Djemila Benhabib a reconnu que sa méthode de prise de note était déficiente et qu'elle allait être plus attentive à cela dans le futur. Elle a aussi dit que les écrits sur un blogue étaient un exercice où on prend plus de liberté avec les citations. Ce qui est juste je crois.
S'il fallait faire une analyse exhaustive de plus de 200 millions de blogues qui existent dans le monde, en hausse de 3 millions tous les mois, il ne serait guère surprenant de trouver des bouts de phrases et des expressions qui ont déjà été écrits par d'autres.
Ceci étant, la question qui se pose ici n'en est pas tant une concernant le plagiat reproché à Djemila Benhabib que d'une entreprise visant à discréditer l'une des plus importantes défenderesses de la laïcité et de la lutte contre le retour de l'idéologie dominante des religions.
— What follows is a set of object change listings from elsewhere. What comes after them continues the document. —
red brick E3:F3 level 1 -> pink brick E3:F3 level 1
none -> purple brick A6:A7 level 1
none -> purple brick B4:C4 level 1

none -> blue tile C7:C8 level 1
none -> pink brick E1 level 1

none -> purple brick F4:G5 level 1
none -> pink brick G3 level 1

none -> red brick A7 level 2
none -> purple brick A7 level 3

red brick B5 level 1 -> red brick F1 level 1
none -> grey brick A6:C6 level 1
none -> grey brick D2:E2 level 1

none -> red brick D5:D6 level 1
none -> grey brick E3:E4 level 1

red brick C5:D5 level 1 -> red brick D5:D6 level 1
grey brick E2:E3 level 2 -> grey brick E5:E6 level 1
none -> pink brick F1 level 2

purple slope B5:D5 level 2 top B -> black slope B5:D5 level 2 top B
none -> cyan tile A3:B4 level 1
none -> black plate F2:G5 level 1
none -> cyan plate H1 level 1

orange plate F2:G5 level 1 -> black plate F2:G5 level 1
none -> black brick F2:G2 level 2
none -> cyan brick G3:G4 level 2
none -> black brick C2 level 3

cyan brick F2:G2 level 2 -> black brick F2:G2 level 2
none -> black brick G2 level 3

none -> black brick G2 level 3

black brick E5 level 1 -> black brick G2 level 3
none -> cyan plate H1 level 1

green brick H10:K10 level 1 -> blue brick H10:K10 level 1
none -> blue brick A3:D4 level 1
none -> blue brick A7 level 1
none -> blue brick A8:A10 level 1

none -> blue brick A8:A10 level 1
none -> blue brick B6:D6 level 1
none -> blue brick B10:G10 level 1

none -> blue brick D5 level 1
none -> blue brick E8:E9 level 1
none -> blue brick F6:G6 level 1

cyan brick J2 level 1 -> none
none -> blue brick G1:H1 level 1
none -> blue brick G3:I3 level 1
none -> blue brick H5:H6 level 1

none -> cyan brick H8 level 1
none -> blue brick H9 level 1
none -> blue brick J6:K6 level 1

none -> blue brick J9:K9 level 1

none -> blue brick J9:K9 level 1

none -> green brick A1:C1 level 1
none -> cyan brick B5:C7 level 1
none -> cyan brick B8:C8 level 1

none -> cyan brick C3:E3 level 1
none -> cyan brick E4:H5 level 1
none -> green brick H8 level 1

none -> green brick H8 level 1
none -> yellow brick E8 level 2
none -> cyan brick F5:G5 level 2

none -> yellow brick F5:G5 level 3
C'est ça qui gêne les tenants de la rectitude idéologique, les fondamentalistes et les extrémistes de la tolérance.
Et cette censure n'est-elle pas plus dangereuse que celle d'omettre de citer Faulkner, Jaurès ou Sartre. Après tout, les idées de ces auteurs sont dans l'espace public depuis très longtemps et sont maintenant intégrées au patrimoine intellectuel de l'humanité.
Sans vouloir banaliser le plagiat, il s'impose de mettre en évidence que le blogue collé à l'actualité est écrit en solitaire, le plus souvent dans l'urgence, sans passer par la voie de la révision et le filtre de la direction.
Cette démarche à risque peut involontairement entraîner l'auteur bénévole, à escamoter des références et à écrire des inexactitudes qui n'échapperont pas aux scrutateurs avertis.
Pour ces raisons, la justice française se montre clémente avec les blogueurs en retenant une atténuation de l'obligation pour l'auteur de vérifier le bien-fondé de l'information communiquée.
Les juges du fond retiennent pour cela que le blogue a un caractère privé et bénévole où «l'auteur relate de façon subjective ses expériences et opinions et ne doit donc pas être soumis à la même obligation d'investigation et d'objectivité attendue d'un journaliste professionnel».
Pour sa défense, Djemila Benhabib assure que sa démarche est «beaucoup plus rigoureuse» dans le cadre d'une démarche d'écriture d'essai qu'au moment d'écrire des articles de blogue. Pour s'en convaincre, il suffit de consulter l'un des quatre essais produits par l'auteure.
Dire que cette intellectuelle engagée dérange est un euphémisme. Pour ses adversaires de la liberté d'expression tous les moyens sont bons pour la dénoncer, la poursuivre et la faire taire.
Maintenant, eu égard à la décision du Conseil de presse une interrogation nous interpelle: n'aurait-il pas été approprié que la sanction imposée, le blâme sévère, soit remplacée par une réprimande? Car les raisons qui militent en faveur de cette option sont nombreuses.
Une première plainte précédée d'un parcours professionnel sans faute, des circonstances atténuantes reliées à la reconnaissance de l'imprudence et à la manifestation de regrets et enfin la théorie de la progressivité des sanctions reconnue en droit disciplinaire qui aurait pu être prise en compte comme facteur d'atténuation de la décision.
Sans oublier le dommage prévisible causé à la réputation d'une personne considérée par la revue Châtelaine comme l'une des 50 femmes les plus influentes du Québec.
Curieusement, la décision du Conseil de presse a été rendue publique en même temps que Djemila Benhabib faisait la promotion de son dernier essai ayant pour titre Les soldats d'Allah, à l'assaut de l'Occident.
Mais non! C'est comme si la décision frappée du sceau de l'exemplarité considérait Djemila Benhabib comme une déviante chronique.
Partant de là, il ne faudrait surtout pas que des intellectuelles et des sonneuses d'alertes comme Louise Mailloux et Djemila Benhabib qui défendent la laïcité et dénonçent la montée du fondamentalisme radical se retirent du débat public.
Car, de cette privation, les citoyens seraient les grands perdants.